A draft by the Land, Infrastructure and Transport Ministry features plans to plant more trees along urban roads, expand subway links and subsidize the installation of pollutant-removal devices on big diesel vehicles, the sources said.

One principal objective of the proposals, they said, is to combat the “heat island” phenomenon in urban centers where the heat in the air is trapped by auto emissions.

The draft also considers tapping auto-related tax revenues to dispose of part of the 3.8 trillion yen in outstanding debts held by the Honshu-Shikoku Bridge Authority. The move is in line with a recommendation by an advisory panel on ways to privatize four road-related public corporations.

The Honshu-Shikoku Bridge Authority issue is expected to be discussed further by the Council on Economic and Fiscal Policy, a key government panel chaired by Prime Minister Junichiro Koizumi.

The ministry came out with the draft after Koizumi ordered land minister Chikage Ogi to review the use of auto-related tax revenues for purposes other than building roads.

To alleviate traffic congestion, the ministry plan calls for subsidizing the construction of new subway lines instead of building more roads.

To cut air pollution, the plan calls for subsidizing up to 40 percent of the cost for installing diesel particulate filters on large diesel-powered vehicles.

It also features proposals to use the gasoline tax to promote electronic toll collection devices and to help develop environmentally friendly cars.

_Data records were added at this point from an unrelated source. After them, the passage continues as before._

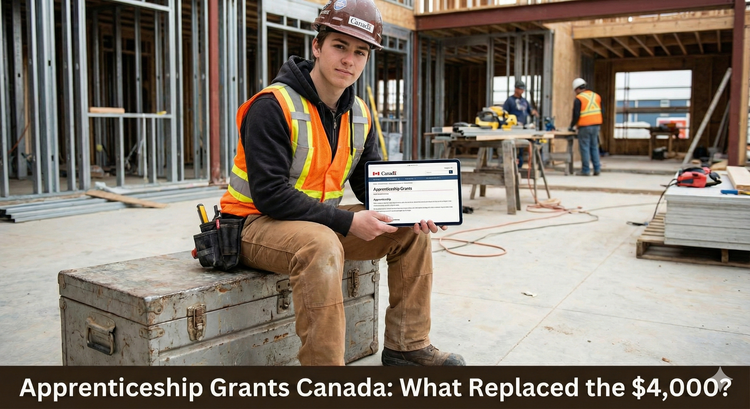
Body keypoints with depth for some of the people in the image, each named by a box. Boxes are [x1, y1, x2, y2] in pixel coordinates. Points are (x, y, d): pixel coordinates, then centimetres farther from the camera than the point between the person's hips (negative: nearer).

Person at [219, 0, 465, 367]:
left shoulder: (359, 115, 4)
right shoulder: (273, 106, -19)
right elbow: (270, 194, -26)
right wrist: (347, 222, -27)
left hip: (321, 219, 8)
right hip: (259, 223, -7)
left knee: (410, 231, -2)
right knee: (321, 245, -39)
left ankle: (406, 345, 7)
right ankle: (324, 364, -27)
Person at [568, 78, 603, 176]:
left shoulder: (578, 99, -9)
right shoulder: (596, 96, 11)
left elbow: (576, 115, -12)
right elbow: (601, 112, 13)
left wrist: (572, 126, 0)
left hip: (584, 127, -6)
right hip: (596, 126, 6)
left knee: (584, 148, 0)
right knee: (594, 147, 14)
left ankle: (586, 170, 2)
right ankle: (597, 169, 12)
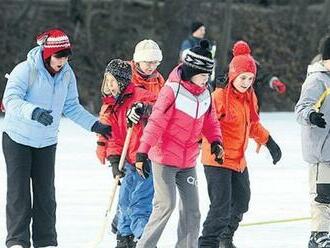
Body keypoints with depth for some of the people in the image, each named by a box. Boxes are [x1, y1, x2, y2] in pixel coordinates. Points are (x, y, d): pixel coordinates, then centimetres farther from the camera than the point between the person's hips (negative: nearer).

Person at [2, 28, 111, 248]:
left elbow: (71, 107, 10)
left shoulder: (67, 74, -2)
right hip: (18, 139, -4)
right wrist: (34, 112, -44)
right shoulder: (25, 71, -19)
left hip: (47, 142, 4)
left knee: (46, 193, 5)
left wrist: (95, 125, 3)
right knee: (19, 191, -6)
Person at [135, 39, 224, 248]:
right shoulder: (173, 90, -16)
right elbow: (156, 122, -19)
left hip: (188, 161, 7)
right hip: (165, 158, -7)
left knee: (192, 208, 6)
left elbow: (210, 121, 17)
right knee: (166, 205, -12)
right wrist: (143, 153, -22)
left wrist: (215, 141, -3)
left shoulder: (205, 94, 5)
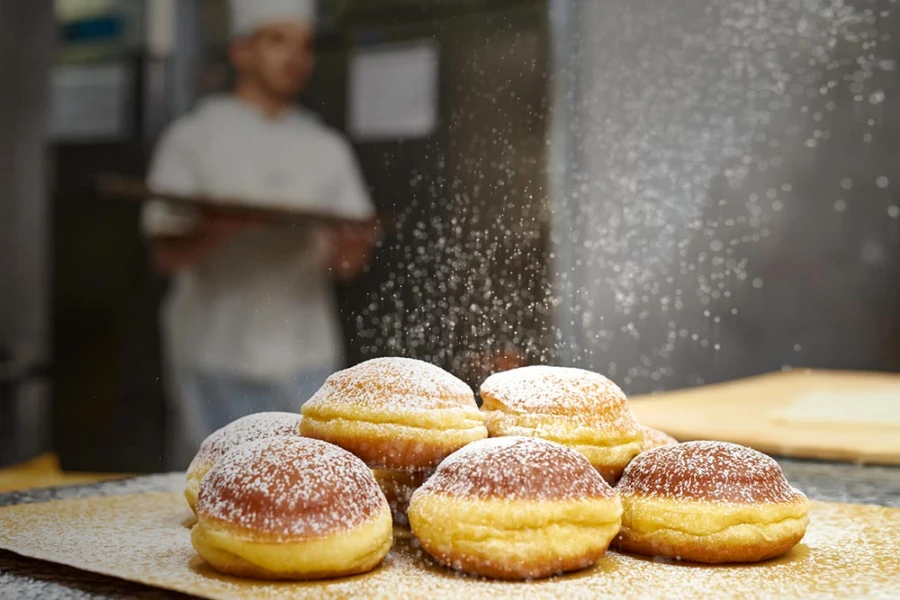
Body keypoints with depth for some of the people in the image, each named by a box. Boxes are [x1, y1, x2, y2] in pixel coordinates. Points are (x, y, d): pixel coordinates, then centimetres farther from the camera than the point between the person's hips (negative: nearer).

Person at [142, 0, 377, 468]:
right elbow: (165, 254, -2)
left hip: (307, 358, 3)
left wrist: (352, 248, -15)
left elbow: (346, 266, 9)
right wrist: (220, 228, -22)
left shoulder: (328, 149, 13)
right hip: (217, 359, -2)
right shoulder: (193, 139, 4)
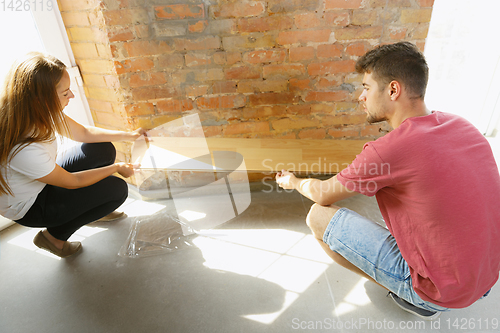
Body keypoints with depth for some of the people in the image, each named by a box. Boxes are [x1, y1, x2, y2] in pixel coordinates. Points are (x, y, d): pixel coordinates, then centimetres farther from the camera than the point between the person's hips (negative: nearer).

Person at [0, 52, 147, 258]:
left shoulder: (39, 112, -19)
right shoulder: (23, 149, -40)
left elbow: (84, 133, -2)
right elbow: (72, 182, -24)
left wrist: (129, 135, -2)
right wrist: (116, 168, -13)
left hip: (44, 180, 7)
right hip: (28, 208, -7)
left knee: (104, 150, -2)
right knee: (117, 189, -12)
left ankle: (91, 206, 21)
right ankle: (54, 235, 8)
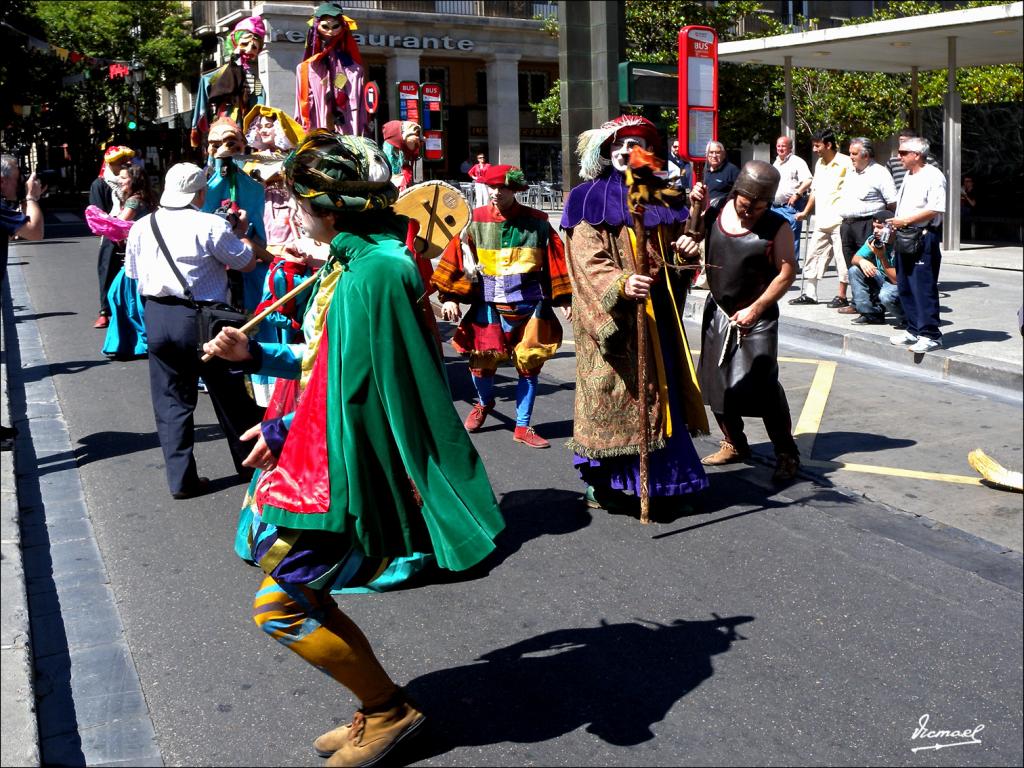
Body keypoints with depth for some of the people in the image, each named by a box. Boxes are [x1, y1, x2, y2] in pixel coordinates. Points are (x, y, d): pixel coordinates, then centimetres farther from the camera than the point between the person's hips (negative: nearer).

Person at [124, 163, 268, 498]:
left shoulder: (141, 227, 4)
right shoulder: (211, 225, -11)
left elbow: (133, 274, 13)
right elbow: (247, 262, -2)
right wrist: (242, 232, 15)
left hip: (156, 317, 4)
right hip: (200, 317, -4)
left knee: (171, 400, 11)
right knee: (230, 395, 13)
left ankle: (181, 479, 11)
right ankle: (250, 462, 26)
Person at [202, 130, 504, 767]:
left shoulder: (374, 272, -20)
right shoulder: (347, 262, 11)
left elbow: (359, 390, -23)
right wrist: (255, 354, 13)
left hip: (353, 469, -10)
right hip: (325, 459, 10)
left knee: (280, 605, -3)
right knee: (301, 595, 15)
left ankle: (390, 710, 13)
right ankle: (378, 711, 28)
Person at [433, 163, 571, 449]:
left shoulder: (536, 221, -1)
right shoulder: (477, 220, 0)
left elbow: (557, 261, 1)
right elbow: (456, 257, -1)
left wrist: (565, 299, -1)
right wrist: (449, 296, -9)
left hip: (529, 305, 0)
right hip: (489, 306, 0)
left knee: (529, 365, 2)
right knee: (481, 362, -2)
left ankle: (523, 427, 16)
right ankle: (484, 403, 33)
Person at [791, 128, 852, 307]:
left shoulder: (845, 163, -10)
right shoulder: (819, 163, 15)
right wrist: (806, 212, 23)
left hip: (839, 220, -8)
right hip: (821, 221, 8)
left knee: (842, 257, -1)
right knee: (813, 255, 10)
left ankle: (842, 296, 5)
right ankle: (809, 294, 16)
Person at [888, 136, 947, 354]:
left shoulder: (933, 176, -10)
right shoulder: (908, 177, 19)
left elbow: (934, 210, -18)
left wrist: (905, 220, -17)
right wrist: (894, 224, 13)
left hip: (923, 238, -10)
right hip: (904, 237, 10)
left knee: (924, 287, -9)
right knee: (905, 287, 13)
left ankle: (930, 335, -6)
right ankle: (914, 330, 22)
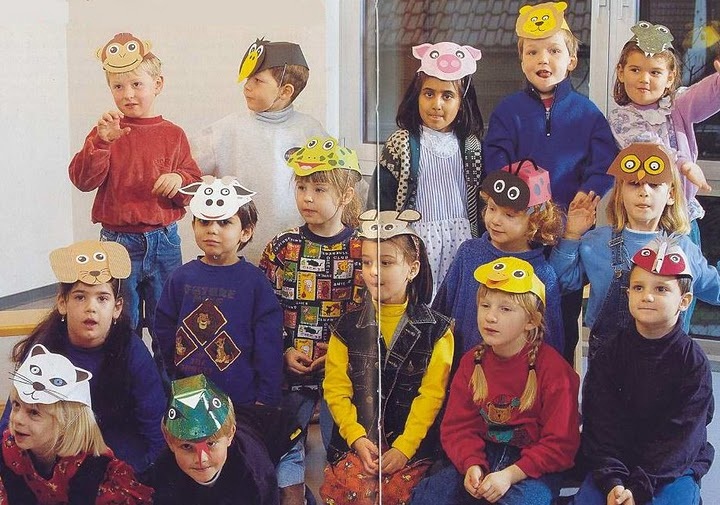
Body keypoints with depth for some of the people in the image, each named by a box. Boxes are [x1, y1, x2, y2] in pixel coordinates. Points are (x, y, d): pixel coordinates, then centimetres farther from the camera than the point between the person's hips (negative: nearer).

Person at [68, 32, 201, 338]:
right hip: (118, 241, -1)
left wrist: (180, 180, -18)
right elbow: (83, 181, -12)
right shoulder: (106, 131, -1)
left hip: (164, 242, 1)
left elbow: (195, 184, 4)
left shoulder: (173, 135, 2)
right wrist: (101, 142, -25)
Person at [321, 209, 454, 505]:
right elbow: (336, 389, 4)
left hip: (412, 444, -1)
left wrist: (403, 448, -12)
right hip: (356, 440, 1)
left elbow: (431, 395, -3)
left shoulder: (436, 330, 3)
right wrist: (356, 437, -10)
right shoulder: (348, 327, 9)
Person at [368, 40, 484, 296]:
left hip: (461, 236, 3)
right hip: (418, 237, -3)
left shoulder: (470, 146, 6)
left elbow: (479, 198, 12)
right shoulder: (401, 143, -5)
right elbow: (382, 198, -4)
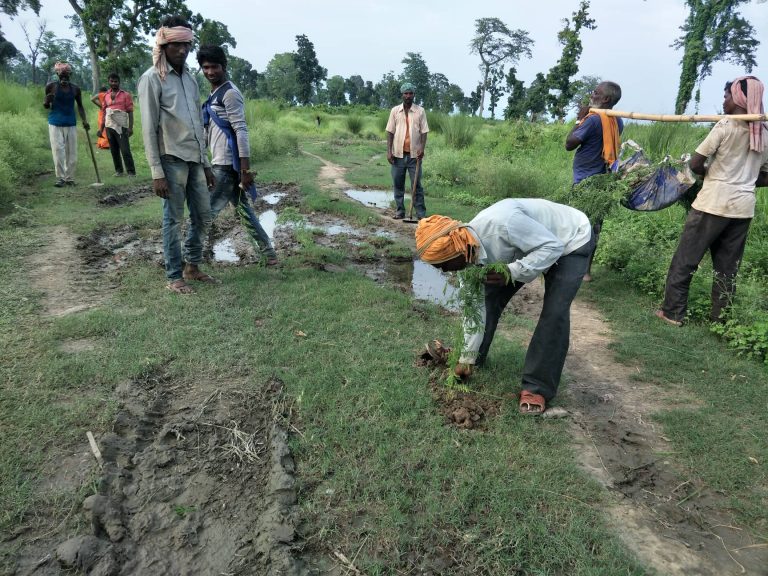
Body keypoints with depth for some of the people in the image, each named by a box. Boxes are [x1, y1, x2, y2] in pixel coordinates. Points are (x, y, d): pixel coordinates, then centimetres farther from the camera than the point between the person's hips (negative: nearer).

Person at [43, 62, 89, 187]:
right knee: (58, 151, -6)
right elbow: (46, 106, 6)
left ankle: (70, 178, 10)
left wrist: (84, 120, -2)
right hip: (55, 124, -2)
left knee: (72, 152, 2)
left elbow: (80, 106, 12)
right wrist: (47, 101, -17)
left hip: (71, 124, 2)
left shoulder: (75, 89, 3)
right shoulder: (51, 87, -1)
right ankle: (60, 178, -1)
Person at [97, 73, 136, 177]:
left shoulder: (125, 95, 1)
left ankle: (131, 172, -7)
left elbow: (130, 112, -2)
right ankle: (118, 170, 16)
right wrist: (101, 128, 12)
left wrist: (130, 127, -11)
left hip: (121, 126, -5)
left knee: (125, 150, -10)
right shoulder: (106, 96, 13)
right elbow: (104, 113, 16)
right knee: (114, 150, 8)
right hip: (109, 126, 5)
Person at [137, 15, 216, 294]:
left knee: (203, 215, 11)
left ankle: (192, 267, 26)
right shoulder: (152, 79, -6)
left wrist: (205, 162, 15)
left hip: (194, 159, 7)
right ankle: (174, 276, 11)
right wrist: (156, 172, -16)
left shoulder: (190, 78, 16)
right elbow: (149, 128, -10)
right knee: (174, 220, -1)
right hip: (171, 160, -7)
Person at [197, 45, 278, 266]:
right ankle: (269, 254, 18)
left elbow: (241, 131, -18)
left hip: (227, 165, -10)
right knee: (243, 208, 13)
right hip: (221, 164, 10)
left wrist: (246, 169, -23)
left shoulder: (230, 93, -11)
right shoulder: (215, 94, 19)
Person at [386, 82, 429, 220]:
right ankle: (400, 211, 17)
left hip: (414, 154, -2)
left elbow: (424, 132, 1)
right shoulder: (395, 110, 6)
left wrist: (422, 148, -13)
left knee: (417, 184, -1)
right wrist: (389, 151, -3)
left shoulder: (420, 111, 3)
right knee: (398, 184, 6)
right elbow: (390, 132, 5)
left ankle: (421, 213, 3)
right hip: (398, 153, 2)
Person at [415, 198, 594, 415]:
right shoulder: (470, 251, -16)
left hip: (572, 240, -6)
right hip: (528, 245, 6)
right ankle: (476, 355, 22)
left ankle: (538, 387, -5)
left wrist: (512, 272, -41)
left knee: (554, 312, -18)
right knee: (490, 296, 2)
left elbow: (553, 246, -31)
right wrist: (467, 358, -3)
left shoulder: (502, 222, -42)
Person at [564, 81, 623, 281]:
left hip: (585, 181, -8)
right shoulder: (617, 121, 9)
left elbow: (569, 144, -13)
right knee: (593, 224, 11)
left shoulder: (593, 119, -16)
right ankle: (586, 269, 17)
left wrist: (579, 120, -2)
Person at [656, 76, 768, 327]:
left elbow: (695, 164, -9)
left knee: (685, 259, 5)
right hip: (743, 208, 6)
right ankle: (720, 319, 17)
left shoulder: (725, 126, -7)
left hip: (713, 203, -5)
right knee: (727, 267, 11)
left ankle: (673, 312, 9)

Koizumi told Ogi in June he wants to use part of the gasoline tax revenues to improve the environment.

The government has annually set aside some 6 trillion yen from gasoline and diesel oil-related taxes and a range of auto-related levies for its five-year road construction program, which entered its fifth year in fiscal 2002.

Of the 6 trillion yen, 2.8 trillion yen comes from the gasoline tax, which is 48.6 yen per liter.